Member of Parliament, Lok Sabha
- In office 1985–1989
- Preceded by: Charan Narzary
- Succeeded by: S. N. Brohmo Chaudhury
- Constituency: Kokrajhar

Minister for Forest and Public Health Engineering
- In office 8 March 1982 – 19 March 1982
- Chief Minister: Keshab Chandra Gogoi

Member of Assam Legislative Assembly
- In office 1978–1983
- Preceded by: Sarat Chandra Sinha
- Succeeded by: Dambarudhar Brahma
- Constituency: Kokrajhar East

Personal details
- Born: c.1932
- Died: 26 August 1991 (aged 58–59) Kokrajhar, Assam, India
- Party: Plain Tribals Council of Assam
- Spouse: Sandhya Rani Brahma Choudhury
- Children: 4

= Samar Brahma Choudhury =

Bodo politician (died 1991)

Samar Brahma Choudhury (c. 1932 – 26 August 1991) was a Bodo politician who was an Member of Assam Legislative Assembly (MLA) and Member of the Lok Sabha.

== Political career ==
He was elected MLA for Kokrajhar East in 1978. He served as Minister for Forest and Public Health Engineering in 1982 under Keshab Chandra Gogoi.

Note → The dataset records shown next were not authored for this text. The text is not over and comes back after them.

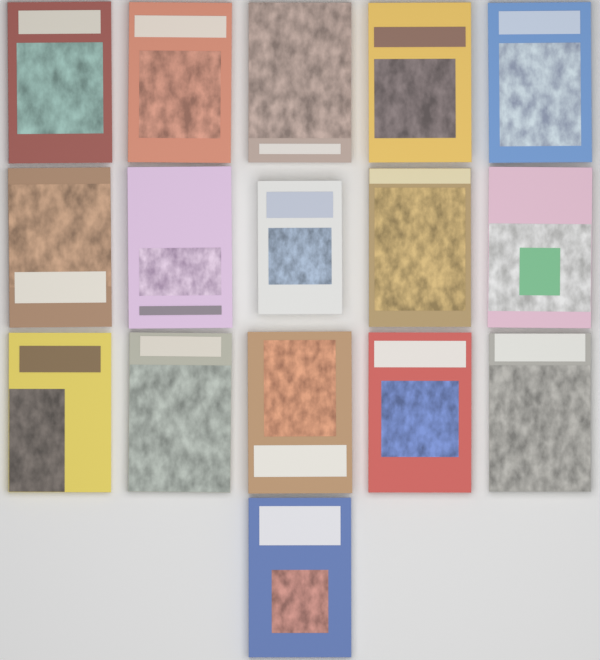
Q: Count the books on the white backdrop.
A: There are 16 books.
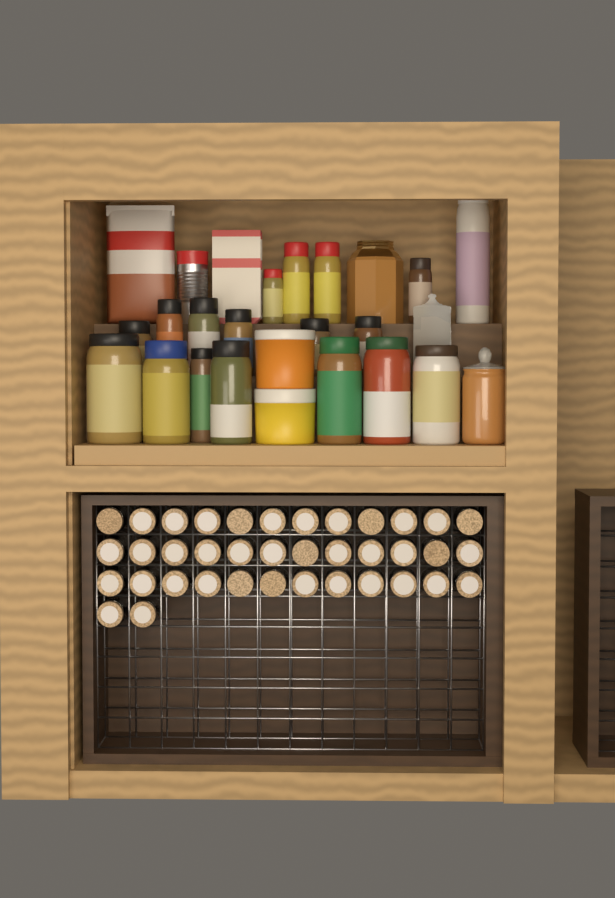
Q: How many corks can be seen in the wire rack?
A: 38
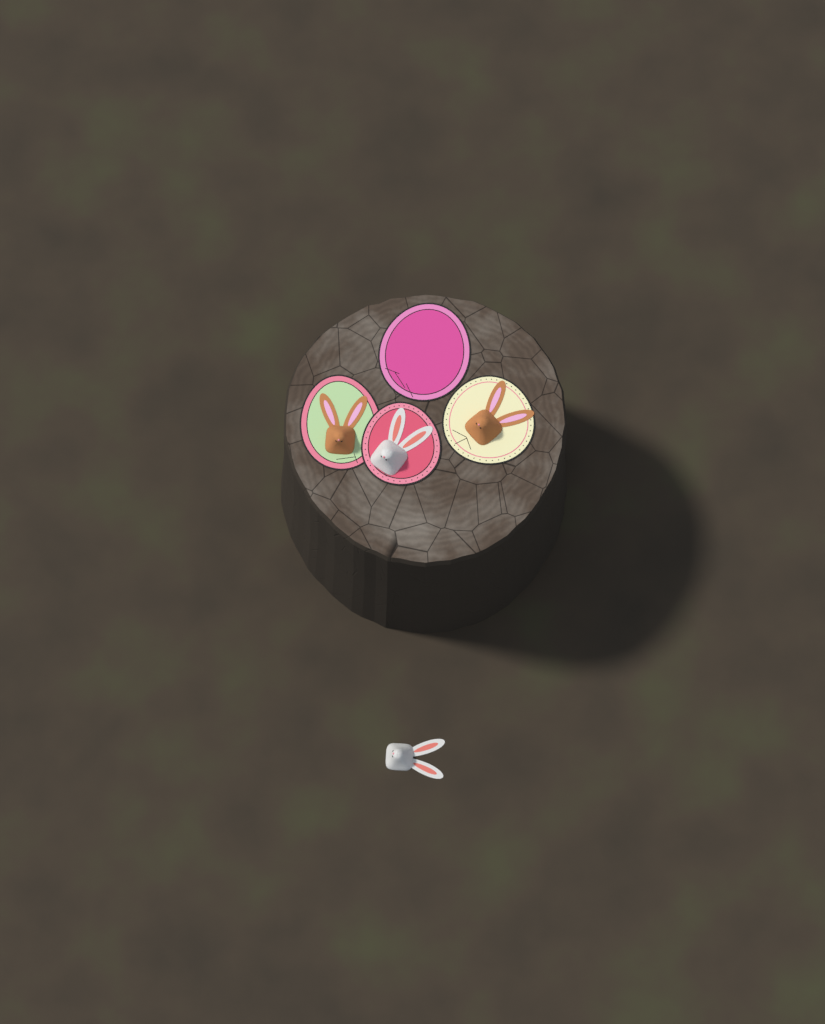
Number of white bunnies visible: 2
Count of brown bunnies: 2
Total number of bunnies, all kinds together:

He was a member of the Lok Sabha from 1985 until 1989.

== Family ==
Choudhury married Sandhya Rani Brahma Choudhury, and they had three sons and one daughter together.

== Assassination ==
Choudhury was assassinated on 26 August 1991. He was shot by suspected ABSU activists in Kokrajhar.